Steve Jobs is holding the first iPhone. Credit image: www.wired.com

Cook has resigned to comparing himself against Steve in an industry where judging another CEO’s accomplishments is a regular business. “To me, Steve’s not replaceable, by anyone,” Cook said in an interview in August with The Washington Post.

Post-Jobs era: Apple became the world’s biggest company

 Many wonder what the company would look like if Jobs would still be alive. Under Cook, Apple has taken a softer tone and shy away from the winner-take-all attitude that defines Jobs’ era as chief executive.
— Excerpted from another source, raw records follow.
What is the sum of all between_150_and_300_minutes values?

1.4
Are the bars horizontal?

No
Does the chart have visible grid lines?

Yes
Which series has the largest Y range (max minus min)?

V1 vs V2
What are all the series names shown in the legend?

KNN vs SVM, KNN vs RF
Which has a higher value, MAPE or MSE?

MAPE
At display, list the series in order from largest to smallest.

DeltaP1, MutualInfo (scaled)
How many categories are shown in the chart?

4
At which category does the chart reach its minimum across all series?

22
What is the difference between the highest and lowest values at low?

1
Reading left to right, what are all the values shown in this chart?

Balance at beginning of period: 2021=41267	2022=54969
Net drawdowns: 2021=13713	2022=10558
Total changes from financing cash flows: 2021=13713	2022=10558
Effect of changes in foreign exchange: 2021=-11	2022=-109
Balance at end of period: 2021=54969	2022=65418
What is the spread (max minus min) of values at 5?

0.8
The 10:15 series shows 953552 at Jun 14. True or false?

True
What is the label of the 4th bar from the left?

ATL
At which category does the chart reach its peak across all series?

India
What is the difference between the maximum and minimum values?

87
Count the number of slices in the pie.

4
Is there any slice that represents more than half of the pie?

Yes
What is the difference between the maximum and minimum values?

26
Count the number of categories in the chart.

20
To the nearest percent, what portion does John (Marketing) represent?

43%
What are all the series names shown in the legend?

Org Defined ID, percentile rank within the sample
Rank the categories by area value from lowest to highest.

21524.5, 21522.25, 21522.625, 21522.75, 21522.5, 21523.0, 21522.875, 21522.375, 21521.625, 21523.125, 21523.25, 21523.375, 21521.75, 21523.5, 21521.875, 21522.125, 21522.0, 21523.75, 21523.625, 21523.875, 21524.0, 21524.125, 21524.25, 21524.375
The CEO, however, has made his mark. Fortune magazine considered him as the greatest leader in the planet in March 2016.

Mr. Cook seized control of a groundbreaking company and turned it into the world’s largest corporation, with over 1 billion active devices since January 2016.

Apple will manufacture its paper bags. Image from Wikipedia.

Even when Samsung Electronics Co. Ltd. (NASDAQ: onSSNLF) is currently at the top of the smartphone sales, Tim Cook took Apple’s shares from a solid $54 per stock to a recent $132,5 in May 2015, when the company reached an all-time high value.

Apple has kept on point since then. The iPhone 6 and 6s became their top best-sellers, with over 100 million units sold. Cook also expanded the business into the Apple Watch, the Apple Pay, Apple music; and made steps to innovate in healthcare, music streaming and cloud services.

Cook, Like Jobs, has commanded Apple’s obsession with secrecy and has made billions in profit by selling expensive devices that make people talk. In his way, Cook pushes the same strategies as his predecessor.

His disposal to fight is on full display in his ongoing battle against Samsung. The top smartphone rivals have been feuding over patents since 2011 on the Supreme Court when the Cupertino company sued Samsung for alleged infringement of the iPhone’s trademark appearance.